At the present time (Oct 2021) we are testing a new machine learning algorithm that is more accurate (>20% improvement) than our current method. The downside is that it is slower and takes up lots of memory... so we are trying to minimize the downside while keeping the benefits before we roll it into production. We hope to do this by end of Nov 2021. We utilize face detection and recognition technology from Applied Recognition Corp. They are doing the advanced R&D to continuously improve the algorithms that ultimately improve the accuracy of Tag That Photo.
How recognition works - we extract the pixels around an identified face that meets a certain quality threshold. The identified face is passed to the recognition module from the face detection module. The pixels extracted from the original image are sent through a deep learning algorithm that generates a sequence of digital numbers (technically a vector of approx. 100 floating point numbers). This sequence of digital numbers is also known as a face template in face recognition jargon. The template is then used for two purposes;
- To compare with all other known people (faces) to see if there is a match. The best match turns into a suggestion. There can be more than one match but that is rare.
- If no matches are found, then the template is compared with all unknown faces to potentially find an existing cluster of unknown faces that look similar.
The time consuming part in the process is; a) face detection setup on images that can contain millions of pixels, and b) generation of the face template. The actual comparison task between two face templates is very fast - typically 3ms (or 3 thousandths of a second) on current computers.
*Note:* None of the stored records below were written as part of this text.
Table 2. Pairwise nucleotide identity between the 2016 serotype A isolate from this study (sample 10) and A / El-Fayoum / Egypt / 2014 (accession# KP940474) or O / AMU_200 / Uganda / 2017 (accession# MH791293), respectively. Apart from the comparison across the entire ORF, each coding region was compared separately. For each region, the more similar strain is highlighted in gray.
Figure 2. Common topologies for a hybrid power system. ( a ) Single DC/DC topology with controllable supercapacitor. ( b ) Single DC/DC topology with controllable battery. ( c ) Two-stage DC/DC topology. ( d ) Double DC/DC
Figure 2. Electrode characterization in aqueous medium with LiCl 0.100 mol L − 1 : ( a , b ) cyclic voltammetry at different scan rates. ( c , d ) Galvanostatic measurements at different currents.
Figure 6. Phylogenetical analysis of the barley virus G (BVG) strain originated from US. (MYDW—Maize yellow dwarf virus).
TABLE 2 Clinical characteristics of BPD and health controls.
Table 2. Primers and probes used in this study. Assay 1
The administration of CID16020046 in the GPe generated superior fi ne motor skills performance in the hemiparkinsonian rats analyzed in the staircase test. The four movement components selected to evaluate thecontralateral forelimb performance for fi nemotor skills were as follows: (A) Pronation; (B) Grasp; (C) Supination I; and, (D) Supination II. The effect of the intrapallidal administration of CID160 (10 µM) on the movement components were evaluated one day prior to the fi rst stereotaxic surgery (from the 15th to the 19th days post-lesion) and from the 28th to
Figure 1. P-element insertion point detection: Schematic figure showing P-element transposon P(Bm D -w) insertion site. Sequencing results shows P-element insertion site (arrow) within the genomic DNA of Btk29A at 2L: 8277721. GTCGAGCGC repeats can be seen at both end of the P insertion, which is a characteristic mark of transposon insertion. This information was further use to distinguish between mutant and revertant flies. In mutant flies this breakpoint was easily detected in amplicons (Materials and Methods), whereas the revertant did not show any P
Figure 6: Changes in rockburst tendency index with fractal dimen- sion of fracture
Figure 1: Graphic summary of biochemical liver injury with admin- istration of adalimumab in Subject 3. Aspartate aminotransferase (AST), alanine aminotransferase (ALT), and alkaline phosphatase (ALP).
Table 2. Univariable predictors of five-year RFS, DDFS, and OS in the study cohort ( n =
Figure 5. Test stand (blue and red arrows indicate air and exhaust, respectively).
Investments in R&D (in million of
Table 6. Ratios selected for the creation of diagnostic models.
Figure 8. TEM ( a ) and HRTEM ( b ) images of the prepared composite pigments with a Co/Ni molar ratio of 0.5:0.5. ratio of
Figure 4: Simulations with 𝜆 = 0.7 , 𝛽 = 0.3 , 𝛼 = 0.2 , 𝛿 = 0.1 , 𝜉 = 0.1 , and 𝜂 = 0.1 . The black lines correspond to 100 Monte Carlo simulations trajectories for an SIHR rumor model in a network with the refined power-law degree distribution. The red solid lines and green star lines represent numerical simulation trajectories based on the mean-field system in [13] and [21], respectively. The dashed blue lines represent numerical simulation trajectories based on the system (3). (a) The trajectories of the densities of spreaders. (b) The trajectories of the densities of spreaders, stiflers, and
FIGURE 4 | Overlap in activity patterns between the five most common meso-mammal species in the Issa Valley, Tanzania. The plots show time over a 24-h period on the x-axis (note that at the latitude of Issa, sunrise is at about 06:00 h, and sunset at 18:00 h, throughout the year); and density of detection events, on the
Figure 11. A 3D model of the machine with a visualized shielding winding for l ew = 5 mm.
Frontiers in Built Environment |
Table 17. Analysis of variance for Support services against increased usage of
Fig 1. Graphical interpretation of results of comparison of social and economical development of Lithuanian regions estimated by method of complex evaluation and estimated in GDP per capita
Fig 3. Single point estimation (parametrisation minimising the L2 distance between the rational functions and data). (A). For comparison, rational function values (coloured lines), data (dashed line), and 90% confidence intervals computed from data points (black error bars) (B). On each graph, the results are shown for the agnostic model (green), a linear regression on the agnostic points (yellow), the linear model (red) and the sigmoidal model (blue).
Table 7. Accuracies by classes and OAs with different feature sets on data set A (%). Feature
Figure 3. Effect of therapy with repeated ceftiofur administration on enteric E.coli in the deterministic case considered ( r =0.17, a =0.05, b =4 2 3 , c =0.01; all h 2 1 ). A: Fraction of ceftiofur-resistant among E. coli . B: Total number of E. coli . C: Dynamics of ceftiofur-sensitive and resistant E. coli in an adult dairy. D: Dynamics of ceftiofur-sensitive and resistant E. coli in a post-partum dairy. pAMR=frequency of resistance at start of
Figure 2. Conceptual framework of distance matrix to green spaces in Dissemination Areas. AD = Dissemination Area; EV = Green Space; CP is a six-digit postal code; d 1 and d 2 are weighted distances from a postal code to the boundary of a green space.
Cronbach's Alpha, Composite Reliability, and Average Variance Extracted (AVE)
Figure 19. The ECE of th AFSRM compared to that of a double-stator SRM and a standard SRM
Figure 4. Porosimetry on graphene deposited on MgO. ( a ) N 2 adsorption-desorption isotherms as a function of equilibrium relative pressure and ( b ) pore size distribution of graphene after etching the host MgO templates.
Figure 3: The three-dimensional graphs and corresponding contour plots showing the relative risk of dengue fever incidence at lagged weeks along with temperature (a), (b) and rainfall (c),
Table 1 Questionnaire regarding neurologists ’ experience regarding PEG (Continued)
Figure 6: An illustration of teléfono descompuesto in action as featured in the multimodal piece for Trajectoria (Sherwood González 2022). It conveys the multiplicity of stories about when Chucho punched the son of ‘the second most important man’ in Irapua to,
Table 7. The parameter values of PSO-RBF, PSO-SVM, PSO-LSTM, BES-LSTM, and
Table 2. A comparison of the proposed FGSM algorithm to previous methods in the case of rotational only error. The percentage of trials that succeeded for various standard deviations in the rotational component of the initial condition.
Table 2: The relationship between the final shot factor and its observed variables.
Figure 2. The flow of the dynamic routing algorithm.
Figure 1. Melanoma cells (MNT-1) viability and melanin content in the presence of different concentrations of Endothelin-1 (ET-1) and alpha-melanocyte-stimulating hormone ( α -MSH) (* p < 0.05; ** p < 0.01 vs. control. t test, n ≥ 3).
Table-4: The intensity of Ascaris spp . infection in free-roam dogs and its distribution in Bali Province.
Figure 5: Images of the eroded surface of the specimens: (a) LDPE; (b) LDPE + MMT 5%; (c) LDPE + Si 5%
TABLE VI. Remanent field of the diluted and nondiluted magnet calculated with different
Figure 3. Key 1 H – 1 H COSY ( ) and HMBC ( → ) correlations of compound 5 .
So once the software has a new template, it can quickly compare that template with hundreds of thousands of known and unknown face templates.
The factors affecting face recognition accuracy include; lighting, pose, resolution, expression, occlusion (stuff blocking the face), weight, age, facial hair, and glasses. As you can see there are a LOT of things getting in the way of the recognition algorithm identifying a face as a match for another face.
A match implies that the mathematical distance between two face templates is short. The template comparison module actually returns a score - and that score is higher for closer templates. The score is based on a statistical scale - so that the higher the score, the higher the probability that the faces are from the same person.
One thing that can "confuse" the recognition algorithm is having too many faces of a person that are not good representations of that person for some of the reasons listed above. For example, they have sunglasses on and there is extreme sunlight washing out the image. The pixels for that face and the resulting template could be relatively distant from a "good" face for that person. When Tag That Photo does a face comparison, the entire group of tagged faces for a person (excluding faces tagged manually) are compared using something similar to an average. The more variety of faces for a person, the less unique (in general) that Person becomes.
We are considering limiting the total number of "known" faces for a person to a max of 50, and choosing those based on quality scores during face detection. We may allow users to over-ride those faces with other "good" faces that perhaps best represent that person in terms of pose, expression, lighting, etc. This will help the recognition accuracy on a large database with hundreds of known people, and potentially tens of thousands of tagged faces.
We also are considering sorting the suggestions in order of popularity - so your close friends and family are first. And, making better use of screen real estate to show more thumbnails will help you with tagging efficiency.